Après la pandémie de COVID‑19, la confiance des consommateurs s’est relâchée et les performances commerciales des marques haut de gamme sont devenues visibles. En particulier, le groupe LVMH a enregistré ces derniers mois une baisse de plus de 30 % de ses ventes par rapport à l’année précédente. Cette évolution illustre l’état d’une crise chez les consommateurs de luxe, où la performance des marques s’est polarisée.

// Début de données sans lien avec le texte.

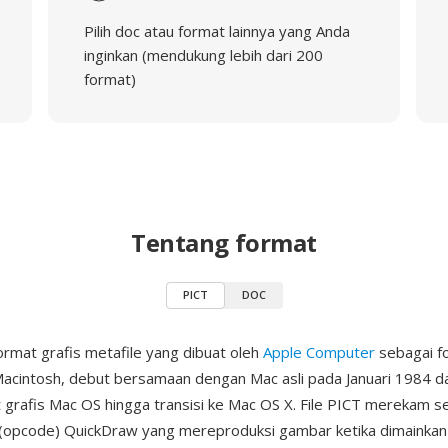
Pilih doc atau format lainnya yang Anda
inginkan (mendukung lebih dari 200
format)
Tentang format
PICT
DOC
ormat grafis metafile yang dibuat oleh
Apple Computer
sebagai fo
Macintosh, debut bersamaan dengan Mac asli pada Januari 1984 d
 grafis Mac OS hingga transisi ke Mac OS X. File PICT merekam s
(opcode) QuickDraw yang mereproduksi gambar ketika dimainkan 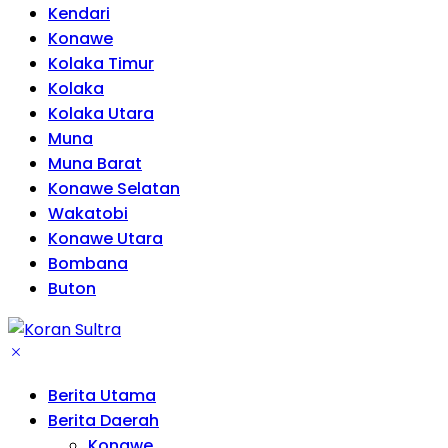
Kendari
Konawe
Kolaka Timur
Kolaka
Kolaka Utara
Muna
Muna Barat
Konawe Selatan
Wakatobi
Konawe Utara
Bombana
Buton
Berita Utama
Berita Daerah
Konawe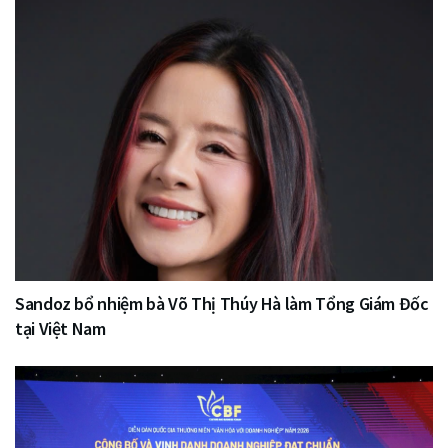
Sandoz bổ nhiệm bà Võ Thị Thúy Hà làm Tổng Giám Đốc
tại Việt Nam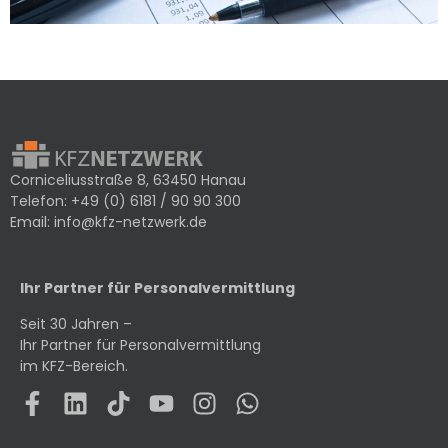
Corniceliusstraße 8, 63450 Hanau
Telefon:
+49 (0) 6181 / 90 90 300
Email:
info@kfz-netzwerk.de
Ihr Partner für Personalvermittlung
Seit 30 Jahren –
Ihr Partner für Personalvermittlung
im KFZ-Bereich.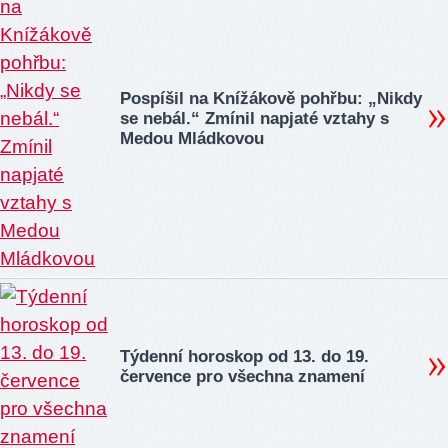
Pospíšil na Knížákově pohřbu: „Nikdy
se nebál.“ Zmínil napjaté vztahy s
Medou Mládkovou
Týdenní horoskop od 13. do 19.
července pro všechna znamení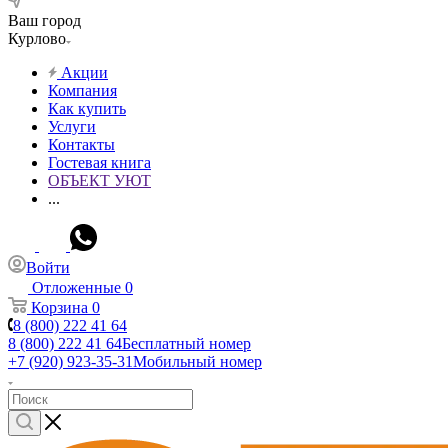
Ваш город
Курлово
Акции
Компания
Как купить
Услуги
Контакты
Гостевая книга
ОБЪЕКТ УЮТ
...
Войти
Отложенные
0
Корзина
0
8 (800) 222 41 64
8 (800) 222 41 64
Бесплатный номер
+7 (920) 923-35-31
Мобильный номер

D’après les documents, le chiffre d’affaires de LVMH était autour de 500 millions d’euros en fin d’année dernière mais se trouve aujourd’hui presque à moitié. Cela témoigne du fait que les consommateurs grand public retiennent leurs achats face aux hausses de prix, accentuant la différenciation des marques. Dans certains magasins de luxe, on note déjà un déficit de stocks, et l’effet d’isolement entre marques hautes et marques bas‑prix s’attend à s’amplifier.

Selon les analystes, lorsque le prix augmente, les marques haut de gamme ressentent une perte plus marquée chez les consommateurs. Cela constitue la cause principale de l’intensification de la différenciation des performances au sein du marché de luxe. Parallèlement, alors que l’isolation entre marques s’amplifie, les marques bas‑prix doivent envisager de nouvelles stratégies marketing et politiques tarifaires.

Enfin, le Journal économique coréen rappelle que cet article est protégé par droit d’auteur ; toute reproduction, copie, distribution ou utilisation commerciale non autorisée est interdite, avec sanctions possibles en cas de violation.